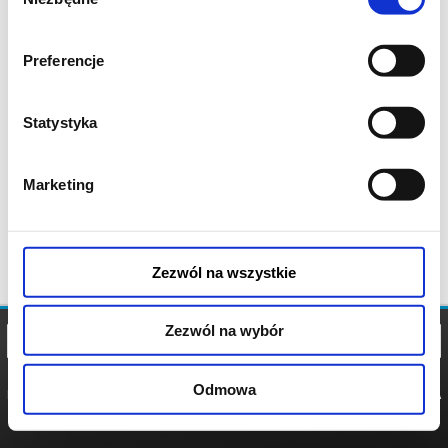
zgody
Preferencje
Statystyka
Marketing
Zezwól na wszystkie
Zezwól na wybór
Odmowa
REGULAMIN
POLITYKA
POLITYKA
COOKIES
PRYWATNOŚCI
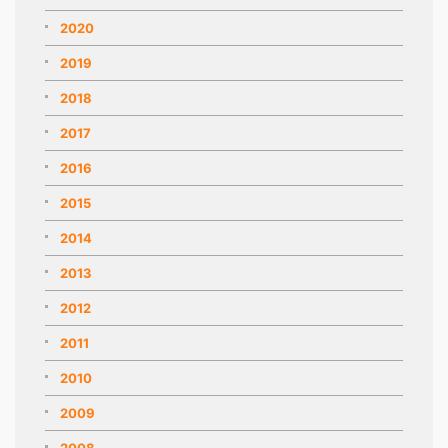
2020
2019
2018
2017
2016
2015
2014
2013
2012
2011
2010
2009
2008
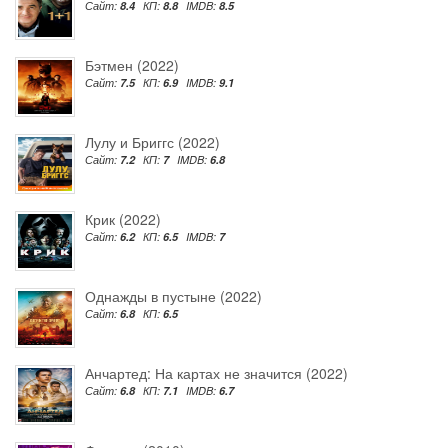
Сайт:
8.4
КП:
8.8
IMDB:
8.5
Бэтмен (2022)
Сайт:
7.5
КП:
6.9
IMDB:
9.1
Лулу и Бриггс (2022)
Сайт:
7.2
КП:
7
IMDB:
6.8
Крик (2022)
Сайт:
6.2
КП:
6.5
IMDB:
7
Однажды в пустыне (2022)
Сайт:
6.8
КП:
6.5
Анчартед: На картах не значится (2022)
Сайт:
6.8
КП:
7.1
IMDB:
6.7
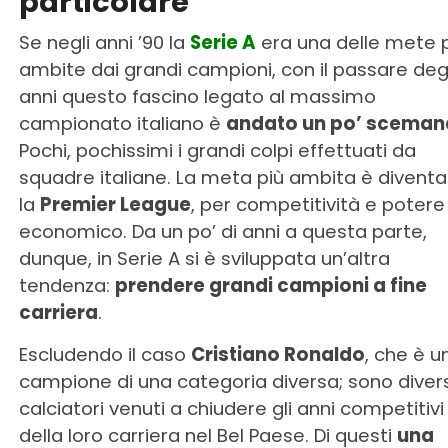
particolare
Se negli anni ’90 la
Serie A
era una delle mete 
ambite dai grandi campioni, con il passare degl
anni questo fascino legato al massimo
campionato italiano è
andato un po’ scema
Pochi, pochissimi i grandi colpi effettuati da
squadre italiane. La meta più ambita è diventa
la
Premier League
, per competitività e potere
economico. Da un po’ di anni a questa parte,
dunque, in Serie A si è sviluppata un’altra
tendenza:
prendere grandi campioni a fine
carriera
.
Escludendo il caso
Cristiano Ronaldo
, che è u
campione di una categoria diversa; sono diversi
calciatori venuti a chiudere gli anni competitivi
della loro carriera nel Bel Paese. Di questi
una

************

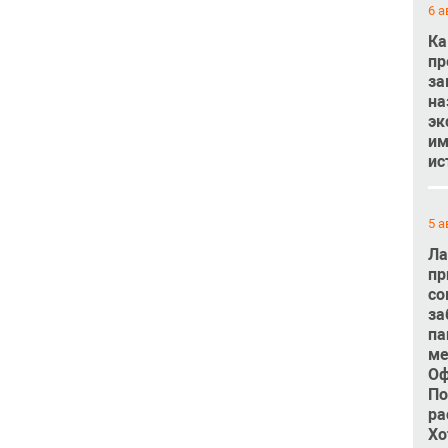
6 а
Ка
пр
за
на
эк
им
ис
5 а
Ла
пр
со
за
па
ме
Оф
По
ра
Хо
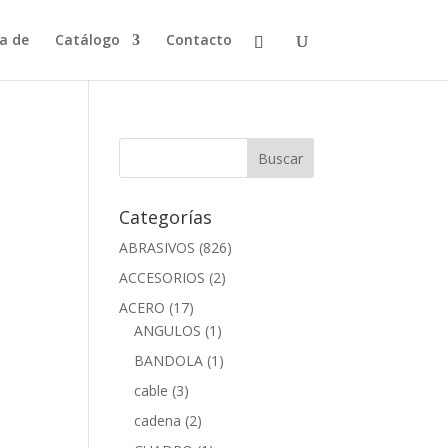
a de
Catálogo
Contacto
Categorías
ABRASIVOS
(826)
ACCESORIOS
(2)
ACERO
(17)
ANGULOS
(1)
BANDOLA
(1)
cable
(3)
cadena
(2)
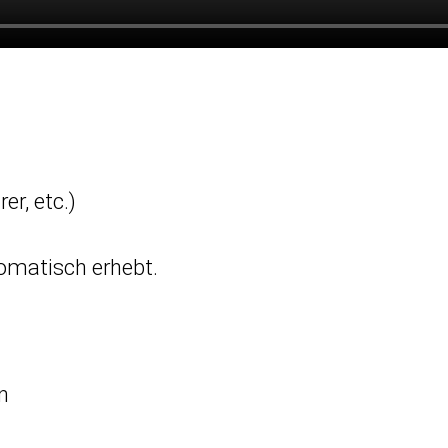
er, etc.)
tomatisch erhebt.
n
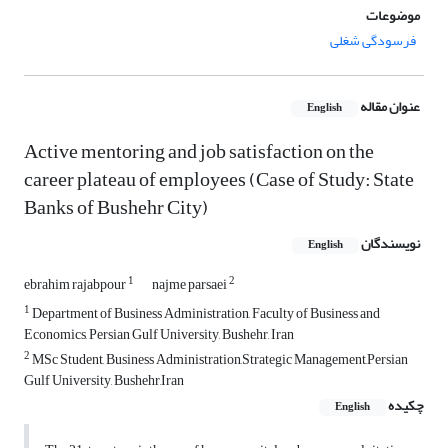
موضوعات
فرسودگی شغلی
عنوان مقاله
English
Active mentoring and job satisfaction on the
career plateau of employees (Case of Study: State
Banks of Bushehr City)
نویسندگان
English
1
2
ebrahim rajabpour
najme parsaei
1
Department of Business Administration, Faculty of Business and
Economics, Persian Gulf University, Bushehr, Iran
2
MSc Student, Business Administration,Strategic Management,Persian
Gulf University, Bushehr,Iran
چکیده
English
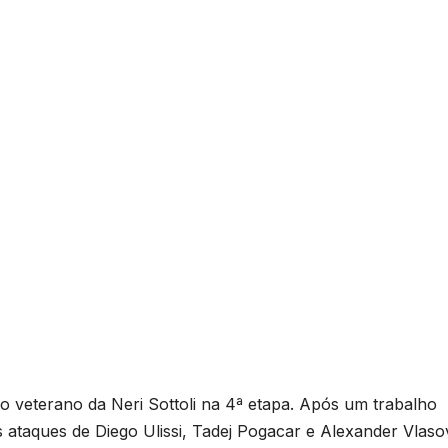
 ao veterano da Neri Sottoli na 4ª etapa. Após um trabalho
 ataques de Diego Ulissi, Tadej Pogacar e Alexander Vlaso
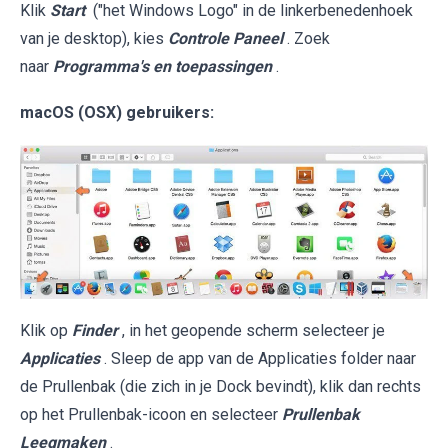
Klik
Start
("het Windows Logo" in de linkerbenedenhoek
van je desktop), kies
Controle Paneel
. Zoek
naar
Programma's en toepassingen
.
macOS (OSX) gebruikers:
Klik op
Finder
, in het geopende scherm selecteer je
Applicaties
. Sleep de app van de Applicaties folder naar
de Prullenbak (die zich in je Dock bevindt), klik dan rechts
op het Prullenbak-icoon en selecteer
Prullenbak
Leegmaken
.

************

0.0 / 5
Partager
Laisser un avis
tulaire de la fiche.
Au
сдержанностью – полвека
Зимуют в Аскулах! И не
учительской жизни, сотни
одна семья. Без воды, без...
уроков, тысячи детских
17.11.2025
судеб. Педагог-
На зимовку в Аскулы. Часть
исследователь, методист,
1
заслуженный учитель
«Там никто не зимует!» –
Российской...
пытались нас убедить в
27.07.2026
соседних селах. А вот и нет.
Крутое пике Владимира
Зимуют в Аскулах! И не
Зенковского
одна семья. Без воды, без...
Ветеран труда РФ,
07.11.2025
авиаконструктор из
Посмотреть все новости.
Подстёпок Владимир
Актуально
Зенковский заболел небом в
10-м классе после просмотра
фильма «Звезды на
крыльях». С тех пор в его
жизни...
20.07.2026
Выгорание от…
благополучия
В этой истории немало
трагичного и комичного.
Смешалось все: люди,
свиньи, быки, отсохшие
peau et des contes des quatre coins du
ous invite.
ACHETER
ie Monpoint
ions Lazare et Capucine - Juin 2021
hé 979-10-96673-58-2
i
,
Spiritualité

************

» **What you need to do**
Gather from the records above every line containing the string "selecteer".

» **Answer below**
, in het geopende scherm selecteer je
op het Prullenbak-icoon en selecteer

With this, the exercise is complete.